Required action:
Convert the text lines of the material below into a JSON list of strings, with one string per line and blank lines omitted. Leave the pictures out of the list.
━━━ The input ━━━
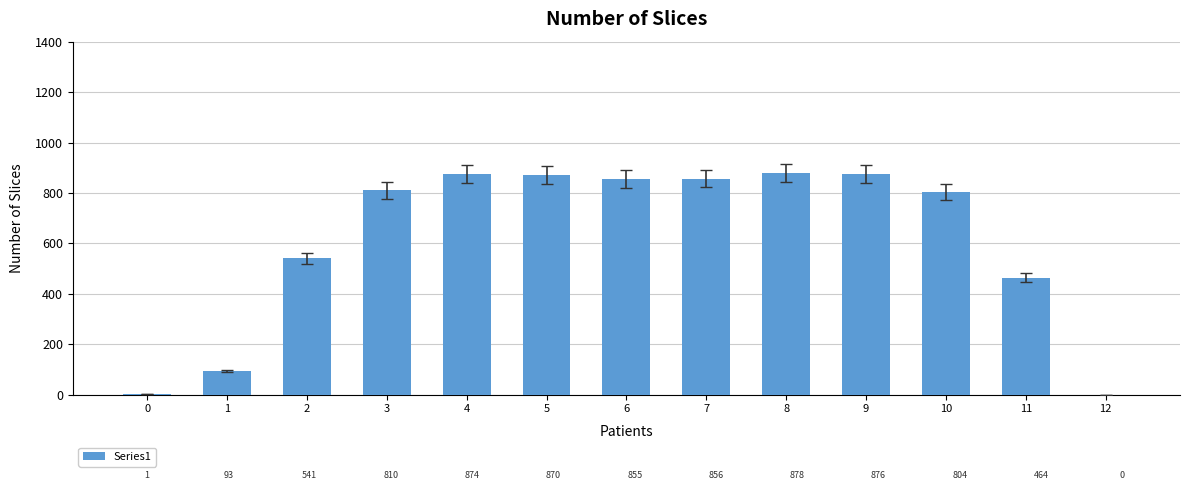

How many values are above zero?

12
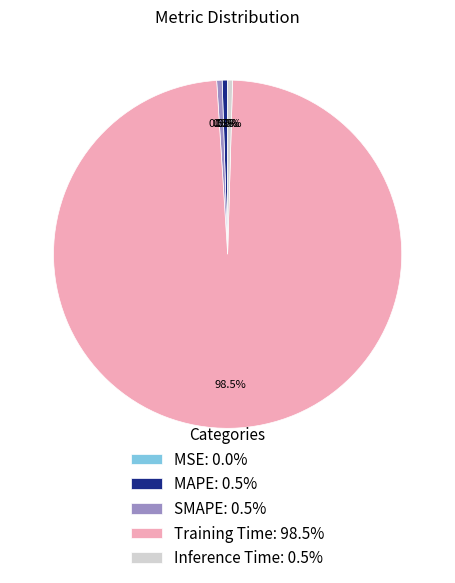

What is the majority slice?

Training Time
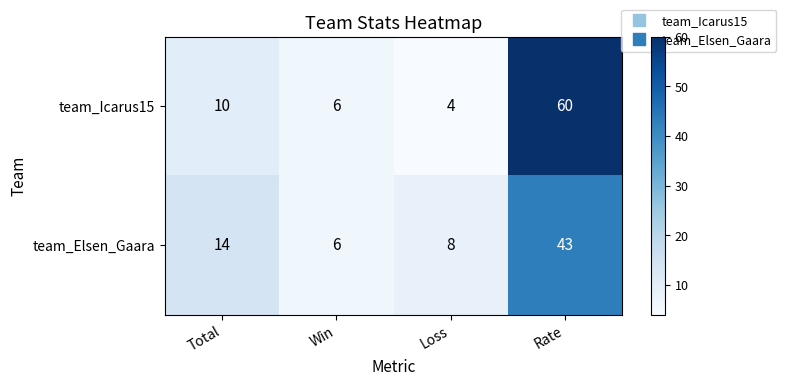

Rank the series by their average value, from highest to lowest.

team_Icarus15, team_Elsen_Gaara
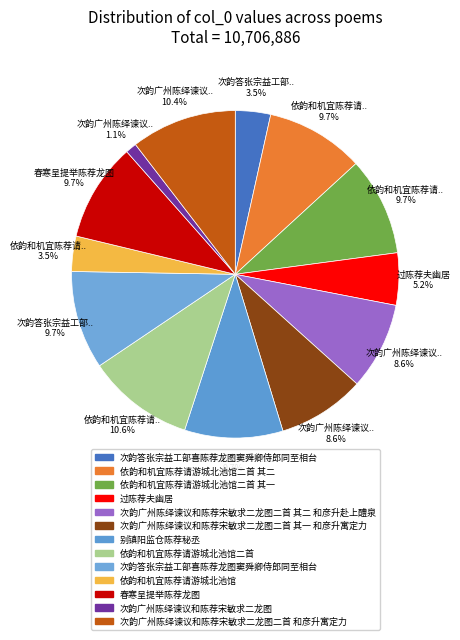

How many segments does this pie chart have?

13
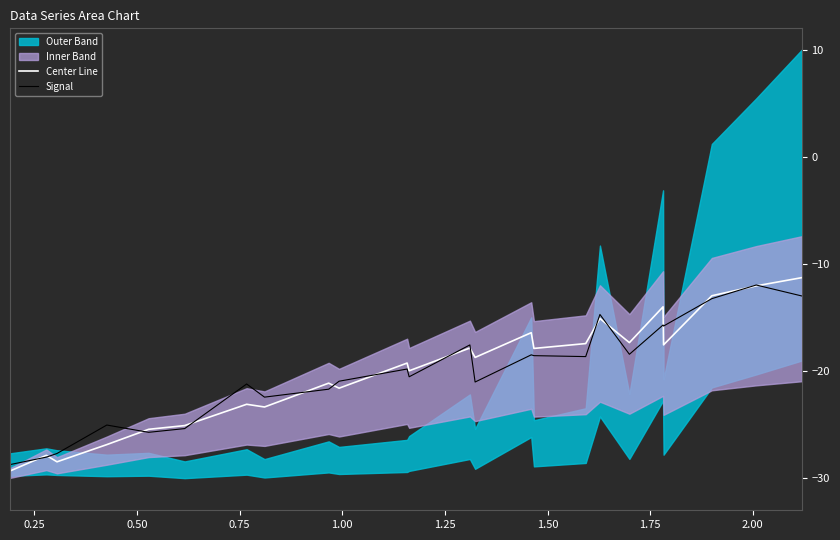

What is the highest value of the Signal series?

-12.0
━━━
Result of this task:
[
  "How many values are above zero?",
  "12",
  "What is the majority slice?",
  "Training Time",
  "Rank the series by their average value, from highest to lowest.",
  "team_Icarus15, team_Elsen_Gaara",
  "How many segments does this pie chart have?",
  "13",
  "What is the highest value of the Signal series?",
  "-12.0"
]